We have arrived in Ciudad del Carmen with some funds from Belize. We didn't think it would be a problem to find a "casa de cambio" to exchange the funds to pesos. Little did we know that nowhere in Ciudad del Carmen will they do this. So we will have to travel to either Campeche or Villahermosa to exchange our Belizian dollars.

Does anyone here know FOR SURE of a place in either Campeche or Villahermosa that will exchange our Belizian Dollars to pesos.

Thank you for your assistance!


----------



## Belizegirl (Oct 21, 2010)

I wish you luck in changing your BZ dollars. In my experience, the only place that I have been able exchange BZ dollars is at the border. I could even get it changed in Chetumal.


----------



## MichaelK (Jul 14, 2013)

It can be done in Merida. We're just looking for a place closer to where we are. So, we're not as hopeless as your reply suggests.


----------



## Steve Douglas BZ (Dec 3, 2014)

You could probably use them to wallpaper your house. BZ $ impossible to exchange once you get away from Chetumal. Don't be fooled...no one wants that Monopoly money!


----------



## Hound Dog (Jan 18, 2009)

MichaelK said:


> Hello everyone,
> 
> We have arrived in Ciudad del Carmen with some funds from Belize. We didn't think it would be a problem to find a "casa de cambio" to exchange the funds to pesos. Little did we know that nowhere in Ciudad del Carmen will they do this. So we will have to travel to either Campeche or Villahermosa to exchange our Belizian dollars.
> 
> Does anyone here know FOR SURE of a place in either Campeche or Villahermosa that will exchange our Belizian Dollars to pesos.[/I]Thank you for your assistance!

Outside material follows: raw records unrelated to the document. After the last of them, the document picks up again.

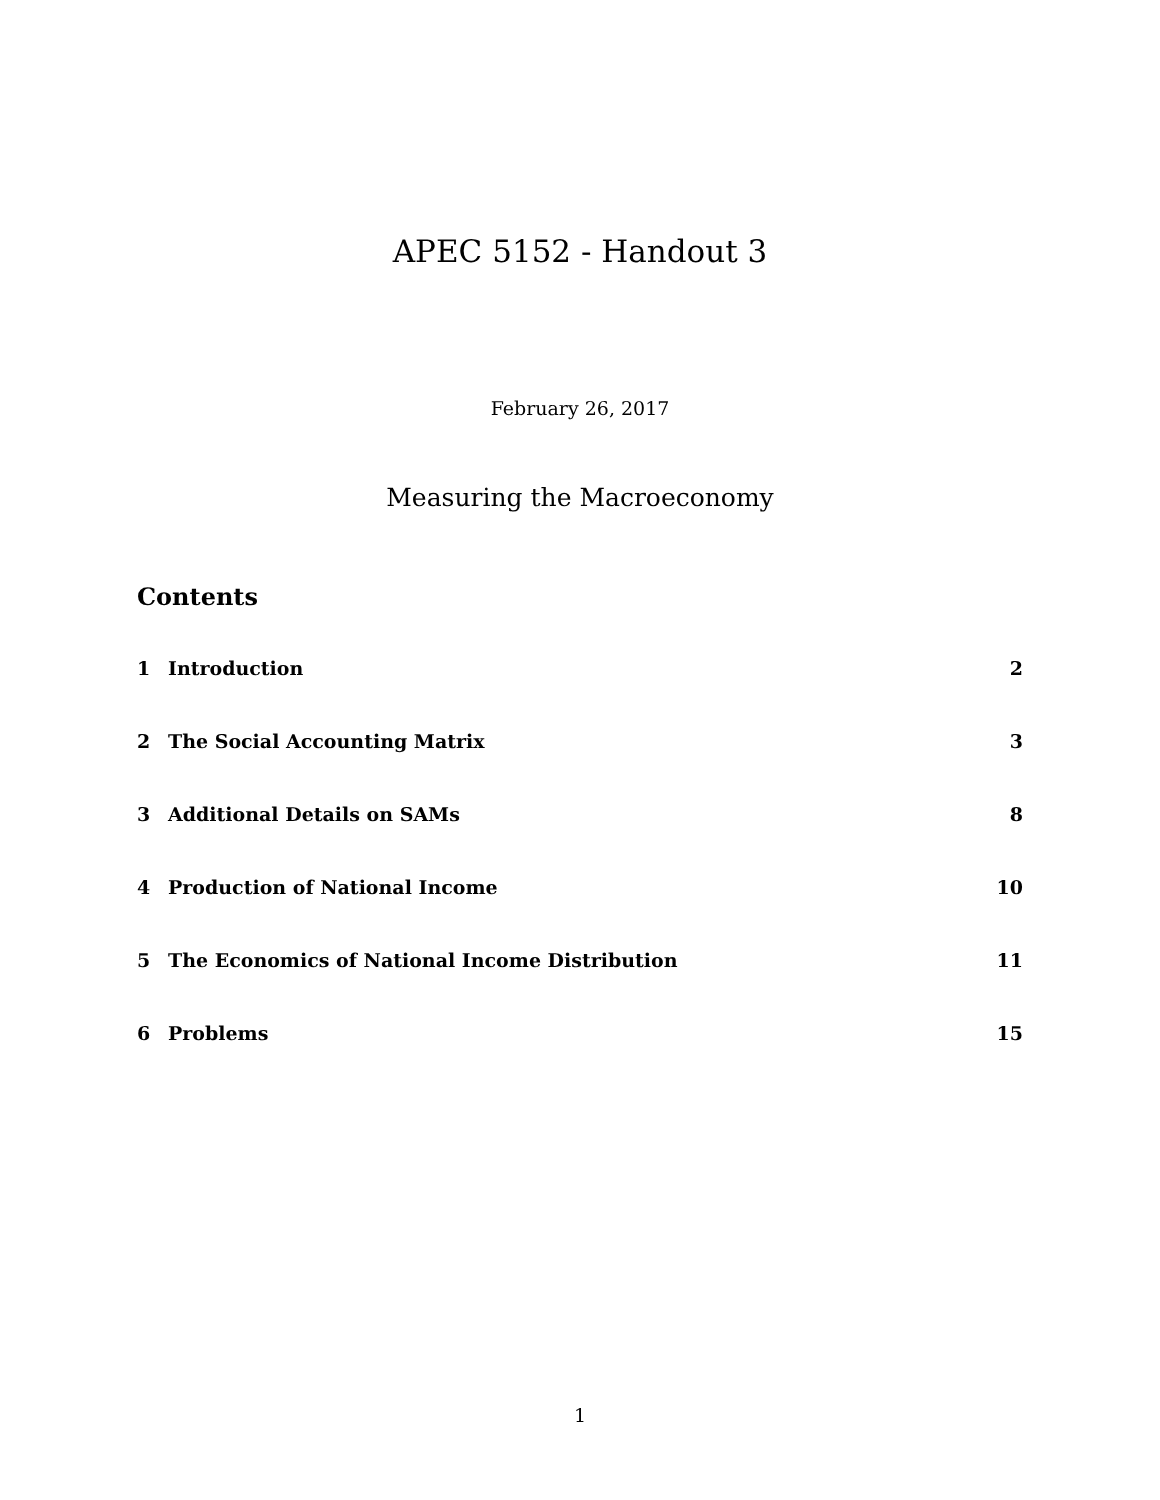APEC 5152 - Handout 3
February 26, 2017
Measuring the Macroeconomy
Contents
1 Introduction 2
2 The Social Accounting Matrix 3
3 Additional Details on SAMs 8
4 Production of National Income 10
5 The Economics of National Income Distribution 11
6 Problems 15
1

 Those Belizian Dollars are great for starting bonfires and the wood they help inflame is worth far more than the worthless Belizian paper undergirding the fire,

This happened me back in the 1960s when I innocently left India with a lot of Rupees which were, unbeknowsnt to me, illegal to export and, even though I had enough Rupees to buy a fine dinner in Bombay, I couldn´t buy even one piece of bubble gum with that wad of cash once I landed in Tel Aviv. I´ll tell you what; I am a multimillionaire in Confederate Dollars left to me by my ancestors from Alabama before and during the Civil War. I'll trade you my worthless Confederate Dollars for those worthless Belizean Dollars at par. Then we can both afford to open a Museum of Failed Notions in Peoria but won´t be able to afford even one cup of coffee.

By the way, if you must go to Villahermosa or Campeche to be laughed out of town when you request Belizian/Peso Exchange, I suggest Campeche versus the dreadful Villahermosa since at least it should be a fun trip.


----------